* What is required *
Through the last line of the material below, starting at the line with "#5 inductor module [332,518,439,617]", return every line exactly and only those.

Supplied material section start

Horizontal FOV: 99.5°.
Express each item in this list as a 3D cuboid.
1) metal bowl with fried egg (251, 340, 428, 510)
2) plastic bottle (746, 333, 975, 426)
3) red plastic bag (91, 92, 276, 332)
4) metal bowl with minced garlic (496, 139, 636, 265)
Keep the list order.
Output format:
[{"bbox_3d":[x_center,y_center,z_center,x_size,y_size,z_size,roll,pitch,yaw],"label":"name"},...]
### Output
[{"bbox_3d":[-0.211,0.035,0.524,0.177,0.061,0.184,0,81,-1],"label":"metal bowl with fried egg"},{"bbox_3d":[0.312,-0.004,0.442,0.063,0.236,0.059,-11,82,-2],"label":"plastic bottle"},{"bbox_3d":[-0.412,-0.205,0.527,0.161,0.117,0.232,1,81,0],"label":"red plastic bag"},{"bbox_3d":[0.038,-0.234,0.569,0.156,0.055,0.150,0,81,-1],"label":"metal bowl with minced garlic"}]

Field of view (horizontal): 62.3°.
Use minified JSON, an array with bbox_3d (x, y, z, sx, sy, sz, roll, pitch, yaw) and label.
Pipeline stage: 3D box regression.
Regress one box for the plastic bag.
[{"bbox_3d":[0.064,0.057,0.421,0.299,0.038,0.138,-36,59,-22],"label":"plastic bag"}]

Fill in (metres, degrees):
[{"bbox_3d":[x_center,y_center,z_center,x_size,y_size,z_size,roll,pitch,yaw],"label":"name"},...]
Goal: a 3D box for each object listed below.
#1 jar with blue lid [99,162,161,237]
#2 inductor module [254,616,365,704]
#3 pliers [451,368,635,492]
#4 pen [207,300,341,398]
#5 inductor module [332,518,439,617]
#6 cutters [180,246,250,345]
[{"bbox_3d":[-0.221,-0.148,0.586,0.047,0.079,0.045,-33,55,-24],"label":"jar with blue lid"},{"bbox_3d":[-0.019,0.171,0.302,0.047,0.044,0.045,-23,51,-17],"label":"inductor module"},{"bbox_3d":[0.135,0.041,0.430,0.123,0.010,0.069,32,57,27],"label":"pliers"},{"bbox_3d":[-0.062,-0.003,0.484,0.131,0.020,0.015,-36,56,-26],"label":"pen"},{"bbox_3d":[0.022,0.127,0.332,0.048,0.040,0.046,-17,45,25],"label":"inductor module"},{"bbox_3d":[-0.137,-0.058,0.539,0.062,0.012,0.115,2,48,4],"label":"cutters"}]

Supplied material section end

* Task solution *
#5 inductor module [332,518,439,617]
#6 cutters [180,246,250,345]
[{"bbox_3d":[-0.221,-0.148,0.586,0.047,0.079,0.045,-33,55,-24],"label":"jar with blue lid"},{"bbox_3d":[-0.019,0.171,0.302,0.047,0.044,0.045,-23,51,-17],"label":"inductor module"},{"bbox_3d":[0.135,0.041,0.430,0.123,0.010,0.069,32,57,27],"label":"pliers"},{"bbox_3d":[-0.062,-0.003,0.484,0.131,0.020,0.015,-36,56,-26],"label":"pen"},{"bbox_3d":[0.022,0.127,0.332,0.048,0.040,0.046,-17,45,25],"label":"inductor module"},{"bbox_3d":[-0.137,-0.058,0.539,0.062,0.012,0.115,2,48,4],"label":"cutters"}]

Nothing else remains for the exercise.